5. Human Services and other referral sources will not get the services which they need for the legal system.

Human Services and other referral sources support this model once they understand it. This model allows a client to be in treatment for a shorter period of time which allows referral sources to see how the client reacts to life difficulties and potential relapse in the real world setting (outside of therapy). This information is vital to decisions regarding child and community safety. Referral sources support the individualized treatment philosophy and are a strong part of the treatment team. The legal system and the referral sources are viewed as a "given" in the client's world. The client is encouraged to develop realistic treatment goals which include the fact that these individuals are part of his/her life.

6. The counselors remain unaware of the "real" issues by focusing on the positive.

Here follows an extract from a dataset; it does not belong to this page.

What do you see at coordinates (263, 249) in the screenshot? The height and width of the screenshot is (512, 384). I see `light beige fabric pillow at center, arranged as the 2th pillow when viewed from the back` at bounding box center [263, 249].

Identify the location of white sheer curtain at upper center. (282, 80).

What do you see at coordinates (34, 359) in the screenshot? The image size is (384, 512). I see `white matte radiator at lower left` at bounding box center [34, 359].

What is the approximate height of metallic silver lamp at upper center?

Because the clients feel safe and accepted, they disclose quite accurate information. We use extensive testing instruments which will also point out inconsistencies. We find that once a client has engaged in services, they voluntarily disclose necessary information. We believe that clients truly want to succeed. Because of this desire, clients ensure that the counselor has the needed information (good or bad). Counselors use the intervention of "confusion" to address inconsistencies. We find that clients are usually very aware of the issues in their lives. They have a harder time identifying strengths. It is out of the strengths that the clients find hope. It is because of hope, they are willing to take action.

7. The counselors are easily "snowed" by the client.

The counselors are alerted to inaccurate information by the testing instruments. The initial evaluation takes between three to five hours. The counselors use the intervention of "confusion" to address inconsistent data. All of the clients are required to submit random urine screens as a part of the program. This in addition to close contact with collaborative professionals provide additional objective information throughout the treatment episode.

8. The counselor will support an inappropriate treatment goal.

The counselors use the interventions of "confusion" and of "exploring the pros and cons" to clarify the client's goals. This provides a gentle confrontation or challenge to a client's unrealistic goals. The client's initial treatment goal may not be "huge," yet once it is realistic, it is a place to begin. We will also explore the treatment episode from the referral source's point of view. Many times this intervention assists the client in developing a goal which will be supported by the entire treatment team.